3.2 Difficulties from diversity
The differences between business, accounting and regulatory cultures among different countries have been considered as influential factors that may hinder the development of convergence. “Business transactions are often designed differently in different countries” (Zeff, 2006). For example, in terms of determination of consolidation, US GAAP requires majority-voting interest criterion while IFRS method is based on control which needs professional judgment (Alexander and Jermakowicz, 2006). Moreover, it is not infrequent to see that firms in the USA, such as United Airlines and US Airways, tend to raise financing via long-term leases on tax purposes, according to data provided by Reuters Research, a large proportion of US companies in S&P 500 have been found that off-balance obligations are far more then debts reported in financial statement (Weil, 2004). In addition, the study provided by Ernst & Young shows that many European companies tend to report smoother yearly income by using ‘alternative earnings per share’, which is called ‘pro-forma earnings’ in the USA, this novel measures of profitability may dilute the convergence between US GAAP and IFRS (Zeff, 2006).
4. Possibility for the success of convergence
Although the difficulties of convergence between US GAAP and IFRS cannot be neglected, the truth remains that the inner flexibility of principles-based standards tends to guarantee the further development of convergence, regardless of various accounting and institutional circumstances (Carmona and Trombetta, 2008). It seems that the exercise of convergence have gained tremendous supports for companies, according to PwC, nearly 66 % companies in Fortune 1000 support full convergence between those two systems (Bhimani, 2008). Furthermore, the continuing endeavor by the SEC to reduce the disparity between the accounting and disclosure practices of US GAAP and IFRS will strongly support the future development of convergence (Alexander and Jermakowicz, 2006).

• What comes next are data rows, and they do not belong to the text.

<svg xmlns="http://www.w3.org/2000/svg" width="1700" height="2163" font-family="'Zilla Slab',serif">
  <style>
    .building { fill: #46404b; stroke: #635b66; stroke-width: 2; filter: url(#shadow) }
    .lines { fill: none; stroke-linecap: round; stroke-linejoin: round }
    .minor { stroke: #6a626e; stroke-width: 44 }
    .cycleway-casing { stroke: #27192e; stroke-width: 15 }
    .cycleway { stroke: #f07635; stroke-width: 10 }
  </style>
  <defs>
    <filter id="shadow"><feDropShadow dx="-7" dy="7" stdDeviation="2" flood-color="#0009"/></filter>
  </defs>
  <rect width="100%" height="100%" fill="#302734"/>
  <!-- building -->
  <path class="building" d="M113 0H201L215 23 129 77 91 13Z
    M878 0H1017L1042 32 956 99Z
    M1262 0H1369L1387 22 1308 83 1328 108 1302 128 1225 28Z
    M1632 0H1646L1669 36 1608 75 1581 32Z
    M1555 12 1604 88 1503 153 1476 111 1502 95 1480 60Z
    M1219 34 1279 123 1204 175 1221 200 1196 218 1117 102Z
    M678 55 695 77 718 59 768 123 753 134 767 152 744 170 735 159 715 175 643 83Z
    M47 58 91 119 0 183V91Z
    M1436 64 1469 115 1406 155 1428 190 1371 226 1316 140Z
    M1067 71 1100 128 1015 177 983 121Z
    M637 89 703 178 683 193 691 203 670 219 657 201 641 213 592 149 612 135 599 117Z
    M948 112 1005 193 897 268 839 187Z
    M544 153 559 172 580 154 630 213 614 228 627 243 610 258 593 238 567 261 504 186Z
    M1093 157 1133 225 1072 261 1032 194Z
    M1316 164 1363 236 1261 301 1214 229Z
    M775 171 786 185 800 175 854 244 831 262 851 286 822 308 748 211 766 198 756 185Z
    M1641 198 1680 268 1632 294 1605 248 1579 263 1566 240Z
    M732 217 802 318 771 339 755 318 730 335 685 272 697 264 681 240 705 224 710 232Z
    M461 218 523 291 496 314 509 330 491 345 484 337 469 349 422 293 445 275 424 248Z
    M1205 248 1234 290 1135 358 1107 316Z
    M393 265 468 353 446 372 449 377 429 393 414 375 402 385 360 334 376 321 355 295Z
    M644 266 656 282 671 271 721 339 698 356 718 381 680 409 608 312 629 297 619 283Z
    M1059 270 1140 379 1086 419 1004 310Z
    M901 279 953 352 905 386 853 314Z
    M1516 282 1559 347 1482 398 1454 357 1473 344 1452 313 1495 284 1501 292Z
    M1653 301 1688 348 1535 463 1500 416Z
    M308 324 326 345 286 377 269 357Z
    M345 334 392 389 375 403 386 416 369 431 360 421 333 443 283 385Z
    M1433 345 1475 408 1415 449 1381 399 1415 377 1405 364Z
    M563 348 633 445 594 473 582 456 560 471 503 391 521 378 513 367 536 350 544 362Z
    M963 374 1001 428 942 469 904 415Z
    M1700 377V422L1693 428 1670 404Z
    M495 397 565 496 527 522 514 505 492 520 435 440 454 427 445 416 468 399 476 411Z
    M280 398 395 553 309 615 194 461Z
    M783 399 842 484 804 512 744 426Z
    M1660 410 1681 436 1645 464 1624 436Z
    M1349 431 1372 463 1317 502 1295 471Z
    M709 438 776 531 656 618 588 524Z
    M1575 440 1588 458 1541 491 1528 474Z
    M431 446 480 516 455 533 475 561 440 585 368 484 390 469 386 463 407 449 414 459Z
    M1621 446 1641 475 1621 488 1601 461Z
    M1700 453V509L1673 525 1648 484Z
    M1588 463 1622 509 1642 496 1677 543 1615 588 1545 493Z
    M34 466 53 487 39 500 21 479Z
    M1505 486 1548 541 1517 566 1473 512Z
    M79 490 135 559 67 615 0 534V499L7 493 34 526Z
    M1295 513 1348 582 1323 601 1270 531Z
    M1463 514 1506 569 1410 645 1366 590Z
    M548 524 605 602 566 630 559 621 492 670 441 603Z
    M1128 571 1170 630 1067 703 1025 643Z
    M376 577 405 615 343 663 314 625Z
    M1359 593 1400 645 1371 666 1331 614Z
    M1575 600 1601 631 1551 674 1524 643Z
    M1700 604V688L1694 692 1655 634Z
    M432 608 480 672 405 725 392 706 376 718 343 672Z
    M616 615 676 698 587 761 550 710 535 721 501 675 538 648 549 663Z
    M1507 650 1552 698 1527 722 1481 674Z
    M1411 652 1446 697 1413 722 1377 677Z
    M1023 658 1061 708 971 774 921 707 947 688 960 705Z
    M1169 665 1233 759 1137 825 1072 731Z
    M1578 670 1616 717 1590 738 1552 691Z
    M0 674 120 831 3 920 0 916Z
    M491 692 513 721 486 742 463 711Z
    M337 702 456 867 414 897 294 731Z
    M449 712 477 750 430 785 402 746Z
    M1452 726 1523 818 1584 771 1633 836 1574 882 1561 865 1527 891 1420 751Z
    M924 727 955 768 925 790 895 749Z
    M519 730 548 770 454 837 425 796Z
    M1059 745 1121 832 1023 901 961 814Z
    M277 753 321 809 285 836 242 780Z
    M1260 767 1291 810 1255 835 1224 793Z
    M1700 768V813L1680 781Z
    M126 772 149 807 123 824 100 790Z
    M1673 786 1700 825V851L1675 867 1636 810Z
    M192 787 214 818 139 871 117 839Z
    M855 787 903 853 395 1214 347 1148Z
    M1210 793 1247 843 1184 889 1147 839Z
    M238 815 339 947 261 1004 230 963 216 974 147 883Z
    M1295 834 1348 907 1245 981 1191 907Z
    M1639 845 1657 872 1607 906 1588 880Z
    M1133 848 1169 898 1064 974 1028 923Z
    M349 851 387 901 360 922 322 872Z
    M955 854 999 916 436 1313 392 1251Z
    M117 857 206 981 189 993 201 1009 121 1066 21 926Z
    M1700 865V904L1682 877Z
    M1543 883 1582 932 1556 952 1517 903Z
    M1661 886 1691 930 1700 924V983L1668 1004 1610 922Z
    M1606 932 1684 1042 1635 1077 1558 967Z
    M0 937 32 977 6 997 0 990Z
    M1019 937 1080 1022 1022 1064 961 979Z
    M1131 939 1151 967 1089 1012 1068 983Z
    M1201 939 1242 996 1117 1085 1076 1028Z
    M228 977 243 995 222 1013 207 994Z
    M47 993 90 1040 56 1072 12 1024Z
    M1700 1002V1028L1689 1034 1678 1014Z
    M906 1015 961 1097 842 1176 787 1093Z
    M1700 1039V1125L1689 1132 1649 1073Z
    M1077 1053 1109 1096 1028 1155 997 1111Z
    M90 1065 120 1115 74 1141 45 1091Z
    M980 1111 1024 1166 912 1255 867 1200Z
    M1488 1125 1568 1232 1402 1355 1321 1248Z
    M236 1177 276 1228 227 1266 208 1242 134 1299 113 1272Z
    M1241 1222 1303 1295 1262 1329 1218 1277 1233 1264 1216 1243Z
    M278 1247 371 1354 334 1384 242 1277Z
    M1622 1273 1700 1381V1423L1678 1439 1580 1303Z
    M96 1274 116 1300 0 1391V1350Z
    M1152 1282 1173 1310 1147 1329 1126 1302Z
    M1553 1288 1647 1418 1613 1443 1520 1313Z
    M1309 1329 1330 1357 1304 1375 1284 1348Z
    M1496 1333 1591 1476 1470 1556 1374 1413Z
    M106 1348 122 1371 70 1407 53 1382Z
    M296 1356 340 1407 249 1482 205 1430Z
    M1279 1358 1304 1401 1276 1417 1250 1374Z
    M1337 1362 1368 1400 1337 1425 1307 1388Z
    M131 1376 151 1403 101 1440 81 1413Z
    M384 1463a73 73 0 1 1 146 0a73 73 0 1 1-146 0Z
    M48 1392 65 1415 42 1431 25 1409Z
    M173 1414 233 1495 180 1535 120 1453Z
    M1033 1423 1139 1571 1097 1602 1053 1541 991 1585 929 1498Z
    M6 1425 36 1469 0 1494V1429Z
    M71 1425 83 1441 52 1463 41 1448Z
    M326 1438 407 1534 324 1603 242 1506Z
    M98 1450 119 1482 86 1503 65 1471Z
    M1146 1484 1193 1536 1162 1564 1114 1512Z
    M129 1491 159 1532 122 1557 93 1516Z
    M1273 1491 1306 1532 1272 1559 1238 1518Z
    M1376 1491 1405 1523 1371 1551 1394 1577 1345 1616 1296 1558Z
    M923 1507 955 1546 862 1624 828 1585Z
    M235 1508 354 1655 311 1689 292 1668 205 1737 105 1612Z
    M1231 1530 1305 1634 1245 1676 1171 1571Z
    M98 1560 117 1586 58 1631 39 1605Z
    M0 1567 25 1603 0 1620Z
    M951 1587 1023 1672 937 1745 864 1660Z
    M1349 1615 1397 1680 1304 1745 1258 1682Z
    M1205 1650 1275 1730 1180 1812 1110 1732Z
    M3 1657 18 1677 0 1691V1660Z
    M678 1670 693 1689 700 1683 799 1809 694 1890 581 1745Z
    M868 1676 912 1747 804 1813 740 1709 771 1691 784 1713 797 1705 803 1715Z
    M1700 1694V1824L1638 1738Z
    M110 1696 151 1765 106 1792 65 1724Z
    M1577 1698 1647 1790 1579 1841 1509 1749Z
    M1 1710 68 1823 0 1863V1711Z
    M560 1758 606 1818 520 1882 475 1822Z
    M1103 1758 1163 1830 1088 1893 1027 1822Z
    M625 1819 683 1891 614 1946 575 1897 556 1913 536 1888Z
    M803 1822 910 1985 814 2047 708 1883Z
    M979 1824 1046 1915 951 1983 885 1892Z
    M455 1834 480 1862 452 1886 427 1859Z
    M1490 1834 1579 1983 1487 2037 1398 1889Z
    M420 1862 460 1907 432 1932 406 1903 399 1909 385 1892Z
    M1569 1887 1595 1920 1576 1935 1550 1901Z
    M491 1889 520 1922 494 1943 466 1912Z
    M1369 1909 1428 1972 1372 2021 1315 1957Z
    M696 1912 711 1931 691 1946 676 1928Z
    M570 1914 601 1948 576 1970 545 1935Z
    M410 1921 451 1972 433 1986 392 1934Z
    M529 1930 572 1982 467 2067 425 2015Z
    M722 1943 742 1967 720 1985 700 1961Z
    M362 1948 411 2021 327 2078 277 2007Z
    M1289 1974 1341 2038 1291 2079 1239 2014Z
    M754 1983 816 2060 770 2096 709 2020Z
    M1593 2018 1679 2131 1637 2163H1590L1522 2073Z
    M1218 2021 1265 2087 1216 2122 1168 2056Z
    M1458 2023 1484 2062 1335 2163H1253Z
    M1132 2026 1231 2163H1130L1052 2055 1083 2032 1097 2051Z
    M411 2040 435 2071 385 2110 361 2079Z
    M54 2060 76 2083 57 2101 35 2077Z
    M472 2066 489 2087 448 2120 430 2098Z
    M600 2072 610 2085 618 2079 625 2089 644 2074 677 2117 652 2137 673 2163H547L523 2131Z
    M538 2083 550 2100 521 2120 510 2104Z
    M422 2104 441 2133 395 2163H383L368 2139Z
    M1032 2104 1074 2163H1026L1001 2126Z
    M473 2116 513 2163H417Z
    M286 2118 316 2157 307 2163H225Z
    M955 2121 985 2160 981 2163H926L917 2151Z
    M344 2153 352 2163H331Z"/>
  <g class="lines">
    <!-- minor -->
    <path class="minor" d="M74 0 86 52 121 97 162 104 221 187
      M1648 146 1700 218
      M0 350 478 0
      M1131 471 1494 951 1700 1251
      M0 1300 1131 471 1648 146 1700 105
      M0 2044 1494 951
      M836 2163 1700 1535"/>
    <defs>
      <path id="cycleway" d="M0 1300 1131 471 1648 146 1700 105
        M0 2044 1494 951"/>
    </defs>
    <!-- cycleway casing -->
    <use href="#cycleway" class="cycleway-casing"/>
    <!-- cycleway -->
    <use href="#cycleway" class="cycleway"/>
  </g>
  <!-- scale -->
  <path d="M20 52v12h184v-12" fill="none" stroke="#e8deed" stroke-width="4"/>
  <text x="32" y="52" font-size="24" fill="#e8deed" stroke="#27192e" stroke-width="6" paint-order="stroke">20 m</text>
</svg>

In conclusion, pressures from requirements of improving the quality of accounting information, cross-listing firms and individual investors drive the convergence between U.S. GAAP and IFRS. In spite of the fact that difficulties from the regulators, accountants, commentators and various conditions in different countries may impede the development of convergence, the flexibility of principles-based standards and the supports from the SEC can properly guarantee the further convergence between U.S. GAAP and IFRS. However, there is still a long way to go to achieve genuine convergence, and problems such as how to resolve consolidation policy and the measurement of fair value during the process need further negotiations and studies by regulators and scholars.